Danone : « le capital immatériel ignoré comptablement»
Deux chercheurs en management Walid Ben-Amar et Isabelle Martinez considèrent, dans une tribune au « Monde » qu’il faut arriver à mieux comptabiliser l’efficacité sociétale si l’on veut renforcer la légitimité du statut des entreprises à mission.
Tribune. L’éviction récente d’Emmanuel Faber interroge quant à la viabilité des sociétés à mission, statut créé en mai 2019 dans le cadre de la loi Pacte. Est-il vraiment impossible de concilier, ainsi qu’espéré, les intérêts financiers des actionnaires et les intérêts plus larges (écologiques, sociaux…) d’autres parties prenantes ?
Avec des actionnaires très nombreux, dont beaucoup ayant montré leur souci du développement de l’entreprise sur le long terme, rien n’obligeait, en réalité, les administrateurs de Danone à agir comme ils l’ont fait.
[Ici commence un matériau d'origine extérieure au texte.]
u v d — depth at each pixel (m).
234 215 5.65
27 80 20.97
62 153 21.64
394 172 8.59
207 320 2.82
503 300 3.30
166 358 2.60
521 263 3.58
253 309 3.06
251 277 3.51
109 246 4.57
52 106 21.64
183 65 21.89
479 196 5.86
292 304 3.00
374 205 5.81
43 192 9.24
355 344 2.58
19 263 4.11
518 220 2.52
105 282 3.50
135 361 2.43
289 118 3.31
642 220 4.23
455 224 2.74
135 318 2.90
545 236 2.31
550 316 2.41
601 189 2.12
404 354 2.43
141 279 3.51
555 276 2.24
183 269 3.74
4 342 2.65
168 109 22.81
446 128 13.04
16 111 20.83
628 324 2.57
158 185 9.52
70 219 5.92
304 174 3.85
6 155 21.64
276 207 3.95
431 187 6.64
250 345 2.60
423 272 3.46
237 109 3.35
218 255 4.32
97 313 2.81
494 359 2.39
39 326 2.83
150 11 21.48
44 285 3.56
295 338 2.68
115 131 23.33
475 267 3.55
Lorsque chez PepsiCo, par exemple, une stratégie de long terme analogue avait été remise en cause par des fonds spéculatifs activistes, les administrateurs avaient décidé de soutenir les choix de la direction.
Pourquoi, dans le cas de Danone, ont-ils cédé ? La trop grande concentration du pouvoir aux mains d’Emmanuel Faber, à la fois président du conseil et directeur général de la société, a été un des problèmes évoqués. Un tel cumul des mandats peut faciliter des prises de décision rapides, mais des recherches ont montré que ce pouvoir trop centralisé compromet la qualité des décisions en particulier dans les périodes de turbulences.
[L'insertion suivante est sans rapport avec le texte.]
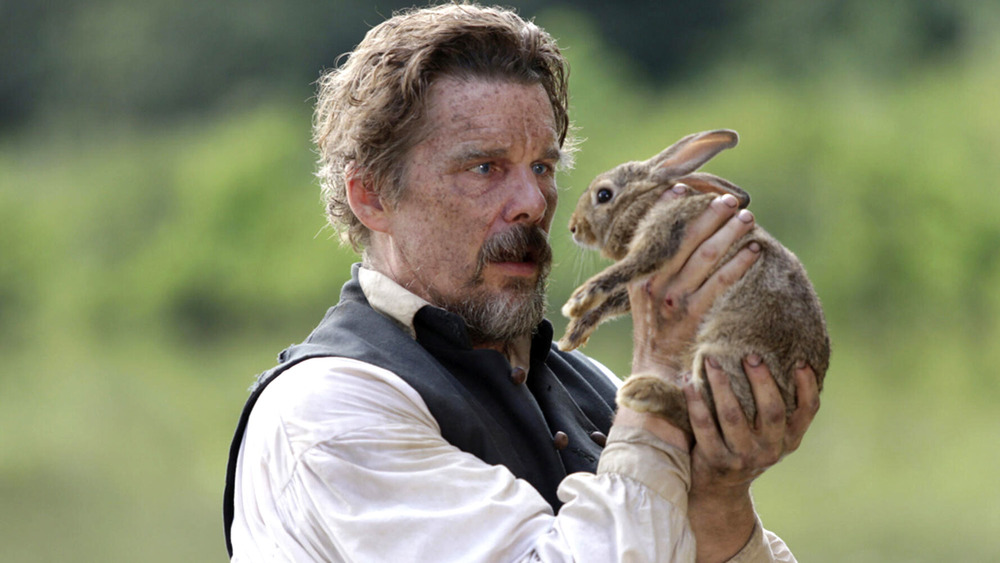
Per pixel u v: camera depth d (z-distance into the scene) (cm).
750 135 4484
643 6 6191
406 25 757
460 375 717
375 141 750
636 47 6131
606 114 5025
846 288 4038
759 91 5194
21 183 6166
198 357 4525
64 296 5444
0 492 2788
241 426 715
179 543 2334
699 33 6112
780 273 682
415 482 631
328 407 657
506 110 736
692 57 6022
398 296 730
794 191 4253
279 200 5234
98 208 5781
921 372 3519
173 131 6412
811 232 4166
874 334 3884
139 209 5741
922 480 2491
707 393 645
Les PDG concernés obtiennent en moyenne des résultats nettement inférieurs à ceux des firmes concurrentes. Et Danone a effectivement sous-performé dans la dernière période, notamment par rapport à Nestlé ou Unilever. Mais au-delà de ces questions spécifiques, la difficulté de toutes les sociétés à mission (ou B-Corp aux Etats-Unis) est d’arriver à rendre compte de manière convaincante à leurs actionnaires de leurs résultats en matière non strictement financière.
Certains fonds d’investissement visent le profit à court terme, mais d’autres, comme The Children’s Investment Fund, par exemple, choisissent délibérément d’investir dans des entreprises qui s’engagent sur le long terme, en luttant notamment contre le dérèglement climatique.
De plus en plus d’investisseurs institutionnels se déclarent également sensibles aux résultats sociétaux. Encore faut-il que les dirigeants soient capables de les convaincre, chiffres à l’appui, de la pertinence de leurs actions en ce sens. Le modèle comptable actuel n’est pas idéal car il valorise mal le capital immatériel à l’origine de la création de valeur sur le long terme.
Les rapports intégrés ont été créés pour remédier à ce problème. Au sein d’un document unique, ils mêlent des informations à la fois financières et extra-financières, notamment sociales et environnementales. George Serafeim, professeur à Harvard, a montré en 2015 que les sociétés qui publiaient des informations en suivant le modèle de ces rapports intégrés arrivaient ainsi mieux, en moyenne, à attirer les investisseurs de long terme.